▸ Extracted records

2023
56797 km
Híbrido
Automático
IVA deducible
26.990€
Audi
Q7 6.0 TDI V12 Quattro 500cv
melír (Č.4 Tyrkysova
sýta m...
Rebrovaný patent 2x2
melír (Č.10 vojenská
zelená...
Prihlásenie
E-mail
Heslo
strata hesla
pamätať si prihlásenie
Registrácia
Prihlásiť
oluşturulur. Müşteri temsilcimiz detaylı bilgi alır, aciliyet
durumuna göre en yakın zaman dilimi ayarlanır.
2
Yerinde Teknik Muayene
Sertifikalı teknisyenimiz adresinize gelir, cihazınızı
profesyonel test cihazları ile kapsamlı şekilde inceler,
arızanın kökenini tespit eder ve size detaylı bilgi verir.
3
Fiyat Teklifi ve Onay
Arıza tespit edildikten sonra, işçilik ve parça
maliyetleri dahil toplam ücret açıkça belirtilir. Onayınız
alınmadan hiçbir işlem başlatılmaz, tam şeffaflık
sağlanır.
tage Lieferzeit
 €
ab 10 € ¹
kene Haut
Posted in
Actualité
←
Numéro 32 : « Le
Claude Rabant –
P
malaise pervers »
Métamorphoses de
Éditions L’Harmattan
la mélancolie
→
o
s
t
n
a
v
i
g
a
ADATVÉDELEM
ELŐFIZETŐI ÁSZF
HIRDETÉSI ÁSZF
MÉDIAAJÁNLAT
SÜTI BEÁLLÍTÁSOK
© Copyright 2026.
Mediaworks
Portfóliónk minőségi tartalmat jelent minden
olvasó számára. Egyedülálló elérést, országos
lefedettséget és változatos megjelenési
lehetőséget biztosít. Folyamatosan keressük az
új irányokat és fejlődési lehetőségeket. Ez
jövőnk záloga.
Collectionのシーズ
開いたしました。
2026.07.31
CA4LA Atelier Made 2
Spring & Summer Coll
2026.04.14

▸ Directive
Print all of the data exactly as it stands above.

▸ Response to the exercise
2023
56797 km
Híbrido
Automático
IVA deducible
26.990€
Audi
Q7 6.0 TDI V12 Quattro 500cv
melír (Č.4 Tyrkysova
sýta m...
Rebrovaný patent 2x2
melír (Č.10 vojenská
zelená...
Prihlásenie
E-mail
Heslo
strata hesla
pamätať si prihlásenie
Registrácia
Prihlásiť
oluşturulur. Müşteri temsilcimiz detaylı bilgi alır, aciliyet
durumuna göre en yakın zaman dilimi ayarlanır.
2
Yerinde Teknik Muayene
Sertifikalı teknisyenimiz adresinize gelir, cihazınızı
profesyonel test cihazları ile kapsamlı şekilde inceler,
arızanın kökenini tespit eder ve size detaylı bilgi verir.
3
Fiyat Teklifi ve Onay
Arıza tespit edildikten sonra, işçilik ve parça
maliyetleri dahil toplam ücret açıkça belirtilir. Onayınız
alınmadan hiçbir işlem başlatılmaz, tam şeffaflık
sağlanır.
tage Lieferzeit
 €
ab 10 € ¹
kene Haut
Posted in
Actualité
←
Numéro 32 : « Le
Claude Rabant –
P
malaise pervers »
Métamorphoses de
Éditions L’Harmattan
la mélancolie
→
o
s
t
n
a
v
i
g
a
ADATVÉDELEM
ELŐFIZETŐI ÁSZF
HIRDETÉSI ÁSZF
MÉDIAAJÁNLAT
SÜTI BEÁLLÍTÁSOK
© Copyright 2026.
Mediaworks
Portfóliónk minőségi tartalmat jelent minden
olvasó számára. Egyedülálló elérést, országos
lefedettséget és változatos megjelenési
lehetőséget biztosít. Folyamatosan keressük az
új irányokat és fejlődési lehetőségeket. Ez
jövőnk záloga.
Collectionのシーズ
開いたしました。
2026.07.31
CA4LA Atelier Made 2
Spring & Summer Coll
2026.04.14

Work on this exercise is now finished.